[Task]:
Pictures stay out of the copy. Retype exactly the lines below from the one with "Bienvenue dans l’univers" through the one with "(22-07-2026)".
---------- Dataset records
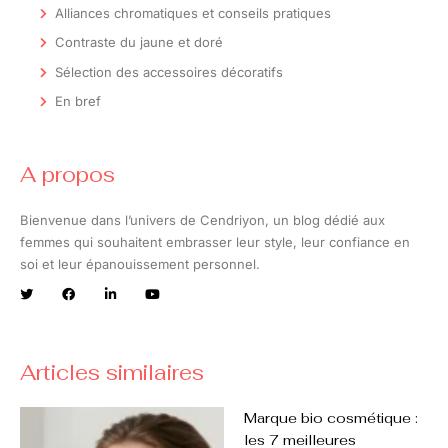
Alliances chromatiques et conseils pratiques
Contraste du jaune et doré
Sélection des accessoires décoratifs
En bref
A propos
Bienvenue dans l’univers de Cendriyon, un blog dédié aux
femmes qui souhaitent embrasser leur style, leur confiance en
soi et leur épanouissement personnel.
Articles similaires
Marque bio cosmétique :
les 7 meilleures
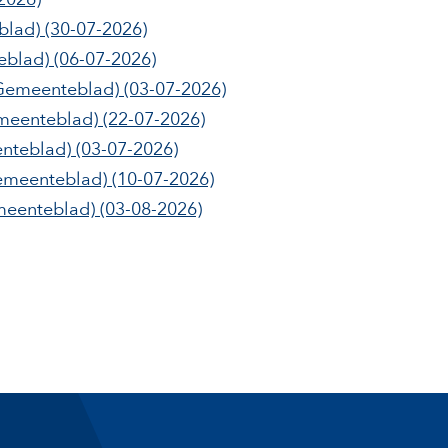
blad)
(30-07-2026)
eblad)
(06-07-2026)
Gemeenteblad)
(03-07-2026)
meenteblad)
(22-07-2026)
nteblad)
(03-07-2026)
emeenteblad)
(10-07-2026)
eenteblad)
(03-08-2026)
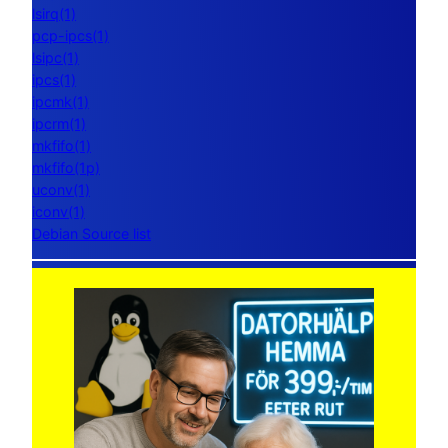
lsirq(1)
pcp-ipcs(1)
lsipc(1)
ipcs(1)
ipcmk(1)
ipcrm(1)
mkfifo(1)
mkfifo(1p)
uconv(1)
iconv(1)
Debian Source list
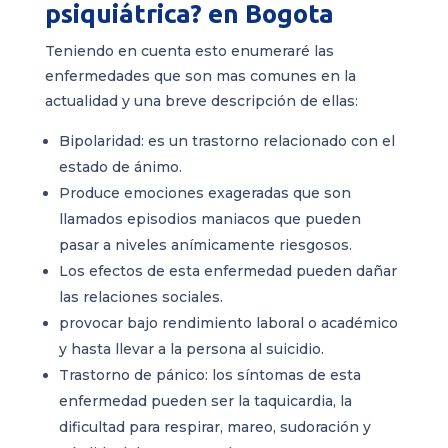
psiquiátrica? en Bogota
Teniendo en cuenta esto enumeraré las
enfermedades que son mas comunes en la
actualidad y una breve descripción de ellas:
Bipolaridad: es un trastorno relacionado con el
estado de ánimo.
Produce emociones exageradas que son
llamados episodios maniacos que pueden
pasar a niveles anímicamente riesgosos.
Los efectos de esta enfermedad pueden dañar
las relaciones sociales.
provocar bajo rendimiento laboral o académico
y hasta llevar a la persona al suicidio.
Trastorno de pánico: los síntomas de esta
enfermedad pueden ser la taquicardia, la
dificultad para respirar, mareo, sudoración y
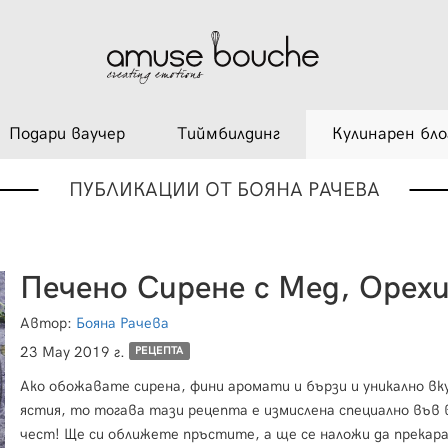
Подари ваучер
Тиймбилдинг
Кулинарен бло
ПУБЛИКАЦИИ ОТ БОЯНА РАЧЕВА
Автор:
Бояна Рачева
23 May 2019 г.
РЕЦЕПТА
Ако обожавате сирена, фини аромати и бързи и уникално вк
ястия, то тогава тази рецепта е измислена специално във
чест! Ще си оближете пръстите, а ще се наложи да прекар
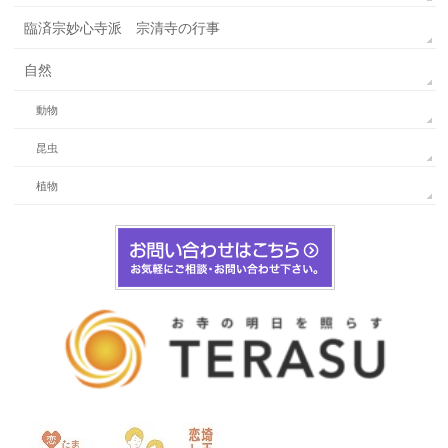
臨済宗妙心寺派 宗清寺の行事
自然
動物
昆虫
植物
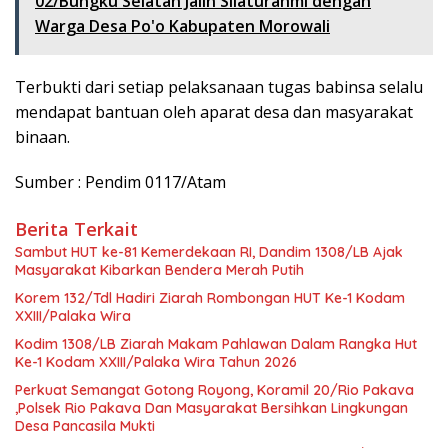
02/Bungku Selatan Jalin Silaturahmi dengan
Warga Desa Po'o Kabupaten Morowali
Terbukti dari setiap pelaksanaan tugas babinsa selalu
mendapat bantuan oleh aparat desa dan masyarakat
binaan.
Sumber : Pendim 0117/Atam
Berita Terkait
Sambut HUT ke-81 Kemerdekaan RI, Dandim 1308/LB Ajak
Masyarakat Kibarkan Bendera Merah Putih
Korem 132/Tdl Hadiri Ziarah Rombongan HUT Ke-1 Kodam
XXIII/Palaka Wira
Kodim 1308/LB Ziarah Makam Pahlawan Dalam Rangka Hut
Ke-1 Kodam XXIII/Palaka Wira Tahun 2026
Perkuat Semangat Gotong Royong, Koramil 20/Rio Pakava
,Polsek Rio Pakava Dan Masyarakat Bersihkan Lingkungan
Desa Pancasila Mukti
--------------------
[Solution]:
Bienvenue dans l’univers de Cendriyon, un blog dédié aux
femmes qui souhaitent embrasser leur style, leur confiance en
soi et leur épanouissement personnel.
Articles similaires
Marque bio cosmétique :
les 7 meilleures
blad)
(30-07-2026)
eblad)
(06-07-2026)
Gemeenteblad)
(03-07-2026)
meenteblad)
(22-07-2026)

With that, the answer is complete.